The bottom line on the increased documentation
requirements and increased scrutiny from Medicare’s
contracted auditors is that it really is all about the bottom
line. Medicare, by way of Congress, is seeking to reduce
its outlay for claims as much as possible by utilizing the
regulatory tools available to it. Essentially, Medicare – with a
budget of about $1 trillion this fiscal year - is broke, and the
fix may be to deny as many claims across the entire Medicare
program as possible. (Medicare’s foray into competitive
bidding is another way to reduce spending but still fulfill
its Congressional mandate to service its beneficiaries – the
recently announced competitive bid price for mail order
diabetic supplies is a perfect example.) Hence, the enhanced
documentation requirements to ensure medical necessity for
whatever is being provided to the patient by a provider or
supplier, and the aggressive auditing to ensure that all of the
required documentation has been captured and is available
for review.
What can you, as a pedorthist/supplier, do to ensure that you
have as few claims denials as possible?
Know first off that physicians that refer Medicare
beneficiaries to you are legally required under the Social
Security Act to provide you with the documentation necessary
to ensure that the claim that you submit for servicing their
referred patient is provided to you. Providing you with this
documentation is not a violation of the HIPPA privacy rule.
Next, ensure that you have all of the required pieces of
documentation required by Medicare. A documentation
checklist for the Therapeutic Shoes for Diabetes benefit
has been created by the Centers for Medicare and Medicaid
Services (CMS), and is available through their website at
www.cms.gov, or the PFA website in the Information for
DMEPOS Suppliers section at www.pedorthics.org. I have
heard from members who go so far as to document the
devices provided to the patients by making photographs a part
of the patient record.

» Data shown:
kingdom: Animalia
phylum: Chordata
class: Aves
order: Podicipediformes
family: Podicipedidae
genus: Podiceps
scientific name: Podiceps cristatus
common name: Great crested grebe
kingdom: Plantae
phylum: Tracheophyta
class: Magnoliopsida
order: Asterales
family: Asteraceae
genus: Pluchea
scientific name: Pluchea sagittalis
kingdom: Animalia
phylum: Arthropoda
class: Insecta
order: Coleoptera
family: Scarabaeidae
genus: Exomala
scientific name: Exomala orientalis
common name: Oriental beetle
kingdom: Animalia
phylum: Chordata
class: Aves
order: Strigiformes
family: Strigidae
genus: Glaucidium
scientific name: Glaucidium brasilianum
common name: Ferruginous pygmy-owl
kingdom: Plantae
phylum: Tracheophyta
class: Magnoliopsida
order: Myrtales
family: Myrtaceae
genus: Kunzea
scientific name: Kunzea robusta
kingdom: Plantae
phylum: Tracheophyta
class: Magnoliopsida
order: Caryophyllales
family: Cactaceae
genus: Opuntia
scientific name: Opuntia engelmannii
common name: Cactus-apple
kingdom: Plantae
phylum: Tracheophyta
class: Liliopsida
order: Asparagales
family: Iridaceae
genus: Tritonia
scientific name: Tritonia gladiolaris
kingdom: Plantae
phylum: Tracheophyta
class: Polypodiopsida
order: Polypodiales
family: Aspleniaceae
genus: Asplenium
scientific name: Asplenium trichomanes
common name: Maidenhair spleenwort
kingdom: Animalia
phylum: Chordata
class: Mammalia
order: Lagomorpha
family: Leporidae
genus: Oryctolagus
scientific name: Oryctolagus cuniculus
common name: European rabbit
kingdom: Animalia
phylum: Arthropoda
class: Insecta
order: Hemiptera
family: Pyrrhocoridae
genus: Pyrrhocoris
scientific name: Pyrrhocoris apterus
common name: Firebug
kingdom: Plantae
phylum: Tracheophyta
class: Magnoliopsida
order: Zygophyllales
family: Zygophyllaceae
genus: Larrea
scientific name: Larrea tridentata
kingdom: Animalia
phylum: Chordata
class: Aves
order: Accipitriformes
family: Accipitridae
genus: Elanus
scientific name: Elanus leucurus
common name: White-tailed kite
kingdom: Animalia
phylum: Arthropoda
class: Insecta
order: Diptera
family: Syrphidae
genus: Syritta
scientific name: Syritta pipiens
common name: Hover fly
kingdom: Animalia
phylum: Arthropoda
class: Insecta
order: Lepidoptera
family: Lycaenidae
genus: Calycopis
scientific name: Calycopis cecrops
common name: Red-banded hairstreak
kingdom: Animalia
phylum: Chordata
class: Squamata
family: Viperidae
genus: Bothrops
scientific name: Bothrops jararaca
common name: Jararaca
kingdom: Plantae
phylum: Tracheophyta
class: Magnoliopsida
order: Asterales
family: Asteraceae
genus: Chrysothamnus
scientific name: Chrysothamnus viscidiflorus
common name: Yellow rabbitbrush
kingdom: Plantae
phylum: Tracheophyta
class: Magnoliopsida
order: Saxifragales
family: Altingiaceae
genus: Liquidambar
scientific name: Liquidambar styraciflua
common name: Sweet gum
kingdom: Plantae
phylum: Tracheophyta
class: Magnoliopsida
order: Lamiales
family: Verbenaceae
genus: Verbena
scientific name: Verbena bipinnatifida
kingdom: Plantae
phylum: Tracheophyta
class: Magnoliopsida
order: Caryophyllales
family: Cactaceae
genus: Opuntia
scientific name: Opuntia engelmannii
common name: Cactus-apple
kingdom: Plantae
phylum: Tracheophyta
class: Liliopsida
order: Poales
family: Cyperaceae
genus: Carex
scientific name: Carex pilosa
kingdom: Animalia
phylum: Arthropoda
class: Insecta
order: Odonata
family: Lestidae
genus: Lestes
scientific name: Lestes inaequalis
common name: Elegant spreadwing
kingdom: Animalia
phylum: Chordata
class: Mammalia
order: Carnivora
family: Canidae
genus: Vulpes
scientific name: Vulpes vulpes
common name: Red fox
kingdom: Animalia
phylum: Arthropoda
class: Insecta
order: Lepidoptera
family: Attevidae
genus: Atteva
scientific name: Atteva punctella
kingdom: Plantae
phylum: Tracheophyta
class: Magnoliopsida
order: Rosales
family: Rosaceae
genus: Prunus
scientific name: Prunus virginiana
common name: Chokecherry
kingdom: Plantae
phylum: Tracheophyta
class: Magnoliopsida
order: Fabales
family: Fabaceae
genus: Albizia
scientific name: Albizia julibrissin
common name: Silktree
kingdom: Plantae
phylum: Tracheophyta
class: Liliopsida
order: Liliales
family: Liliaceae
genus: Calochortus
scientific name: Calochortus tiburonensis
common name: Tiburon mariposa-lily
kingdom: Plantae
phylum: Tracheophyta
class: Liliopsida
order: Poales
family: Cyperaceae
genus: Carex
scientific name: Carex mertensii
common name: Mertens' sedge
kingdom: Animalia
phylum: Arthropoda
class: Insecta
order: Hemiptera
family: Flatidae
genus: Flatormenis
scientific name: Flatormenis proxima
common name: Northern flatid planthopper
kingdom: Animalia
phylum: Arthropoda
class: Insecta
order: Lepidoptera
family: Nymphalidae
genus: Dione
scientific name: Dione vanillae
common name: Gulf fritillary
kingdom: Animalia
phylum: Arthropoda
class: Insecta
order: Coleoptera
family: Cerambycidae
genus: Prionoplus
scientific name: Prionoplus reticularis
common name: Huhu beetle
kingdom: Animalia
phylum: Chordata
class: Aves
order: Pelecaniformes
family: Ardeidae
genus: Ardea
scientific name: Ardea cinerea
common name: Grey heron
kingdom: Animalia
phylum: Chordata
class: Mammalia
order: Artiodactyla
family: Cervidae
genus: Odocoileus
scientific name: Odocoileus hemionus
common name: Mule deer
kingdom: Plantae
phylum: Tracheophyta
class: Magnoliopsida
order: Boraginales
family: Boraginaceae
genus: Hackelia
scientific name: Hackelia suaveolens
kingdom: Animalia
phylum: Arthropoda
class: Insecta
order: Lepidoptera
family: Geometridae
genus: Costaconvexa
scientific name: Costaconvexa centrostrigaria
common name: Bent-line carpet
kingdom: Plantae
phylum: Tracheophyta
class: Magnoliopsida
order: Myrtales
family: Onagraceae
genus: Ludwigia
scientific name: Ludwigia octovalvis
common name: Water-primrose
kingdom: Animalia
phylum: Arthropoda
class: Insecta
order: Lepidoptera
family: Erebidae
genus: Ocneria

» Aim of the exercise:
In the Medicare documentation text, who created the documentation checklist for the Therapeutic Shoes for Diabetes benefit?

» Written reply:
The Centers for Medicare and Medicaid Services (CMS) created it.